28 September 2023

The Office of the Australian Information Commissioner (OAIC) today welcomed the Australian Government’s response to the Attorney-General’s Department’s (AGD) review of the Privacy Act 1988 as a crucial step in ensuring Australia’s privacy framework is strengthened for the future.

“This is a vital set of proposals that will deliver significant gains for the Australian community,” Australian Information Commissioner and Privacy Commissioner Angelene Falk said.

“With increasing use of high impact technologies, it is critical that these reforms proceed as a priority alongside other key initiatives that rely on a strong privacy foundation such as the Australian Cyber Security Strategy and Digital ID framework.”

The OAIC's Australian Community Attitudes to Privacy Survey makes clear the high priority Australians place on having the right legislative framework in place to hold regulated entities to account for the way they handle personal information. The survey found 89% of Australians would like to see government pass more legislation that protects their personal information.

“As the privacy regulator, it is pleasing to see support for the positive obligation that personal information handling is fair and reasonable, as a new keystone of the Australian privacy framework,” Commissioner Falk said.

“This is the most significant change to the Privacy Act in decades, and will require organisations to ensure that their practices are fair and reasonable in the first place.

“This will provide confidence to the Australian community that like a safety standard, privacy must be built into products and services from start.

“Key developments include enabling individuals to exercise new privacy rights and take direct action in the courts if their privacy is breached. These initiatives reflect the baseline privacy rights expected by our community.”

Reforms will also provide a greater range of enforcement powers to the OAIC, establish stronger privacy protections for children and enhance requirements in relation to the security of personal information and its destruction when it is no longer needed.

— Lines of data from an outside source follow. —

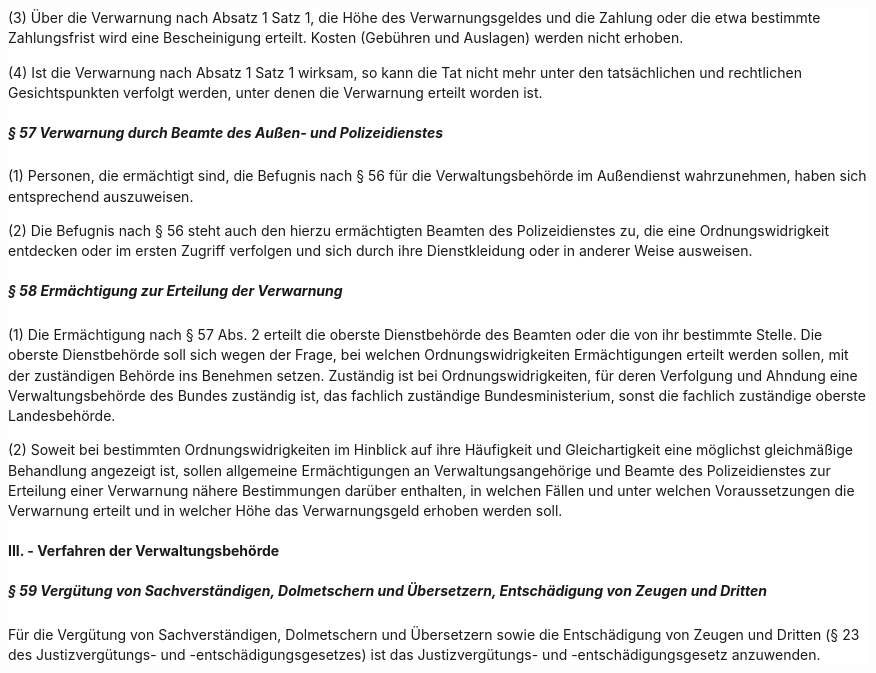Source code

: (3) Über die Verwarnung nach Absatz 1 Satz 1, die Höhe des
Verwarnungsgeldes und die Zahlung oder die etwa bestimmte
Zahlungsfrist wird eine Bescheinigung erteilt. Kosten (Gebühren und
Auslagen) werden nicht erhoben.

(4) Ist die Verwarnung nach Absatz 1 Satz 1 wirksam, so kann die Tat
nicht mehr unter den tatsächlichen und rechtlichen Gesichtspunkten
verfolgt werden, unter denen die Verwarnung erteilt worden ist.


##### § 57 Verwarnung durch Beamte des Außen- und Polizeidienstes

(1) Personen, die ermächtigt sind, die Befugnis nach § 56 für die
Verwaltungsbehörde im Außendienst wahrzunehmen, haben sich
entsprechend auszuweisen.

(2) Die Befugnis nach § 56 steht auch den hierzu ermächtigten Beamten
des Polizeidienstes zu, die eine Ordnungswidrigkeit entdecken oder im
ersten Zugriff verfolgen und sich durch ihre Dienstkleidung oder in
anderer Weise ausweisen.


##### § 58 Ermächtigung zur Erteilung der Verwarnung

(1) Die Ermächtigung nach § 57 Abs. 2 erteilt die oberste
Dienstbehörde des Beamten oder die von ihr bestimmte Stelle. Die
oberste Dienstbehörde soll sich wegen der Frage, bei welchen
Ordnungswidrigkeiten Ermächtigungen erteilt werden sollen, mit der
zuständigen Behörde ins Benehmen setzen. Zuständig ist bei
Ordnungswidrigkeiten, für deren Verfolgung und Ahndung eine
Verwaltungsbehörde des Bundes zuständig ist, das fachlich zuständige
Bundesministerium, sonst die fachlich zuständige oberste
Landesbehörde.

(2) Soweit bei bestimmten Ordnungswidrigkeiten im Hinblick auf ihre
Häufigkeit und Gleichartigkeit eine möglichst gleichmäßige Behandlung
angezeigt ist, sollen allgemeine Ermächtigungen an
Verwaltungsangehörige und Beamte des Polizeidienstes zur Erteilung
einer Verwarnung nähere Bestimmungen darüber enthalten, in welchen
Fällen und unter welchen Voraussetzungen die Verwarnung erteilt und in
welcher Höhe das Verwarnungsgeld erhoben werden soll.


#### III. - Verfahren der Verwaltungsbehörde



##### § 59 Vergütung von Sachverständigen, Dolmetschern und Übersetzern, Entschädigung von Zeugen und Dritten

Für die Vergütung von Sachverständigen, Dolmetschern und Übersetzern
sowie die Entschädigung von Zeugen und Dritten (§ 23 des
Justizvergütungs- und -entschädigungsgesetzes) ist das
Justizvergütungs- und -entschädigungsgesetz anzuwenden.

“As privacy regulator, the provision of tools and support will increase the OAIC’s ability to take regulatory action on behalf of the Australian people in a flexible and proportionate way, and to identify systemic privacy issues,” Commissioner Falk said.

There are a number of proposals that are subject to consultation and developing sufficient impact strategies before legislation is finalised, including changes to the small business exemption and the employee records exemption.

“We support the removal of these exemptions and acknowledge that it is important to engage with the business community so that we can fully understand and assist with their transition. The OAIC stands ready to support small businesses to make their compliance with privacy requirements easy,” Commissioner Falk said.

The Australian Government will consult with stakeholder groups before drafting further legislation to go before Parliament in 2024. The OAIC is well prepared and committed to lending its expertise to the next phase of this ambitious reform.

The proposed privacy reforms follow the passing in November 2022 of the Privacy Legislation Amendment (Enforcement and Other Measures) Bill 2022, which introduced significantly increased penalties for serious and repeated privacy breaches and greater powers for the OAIC to resolve breaches.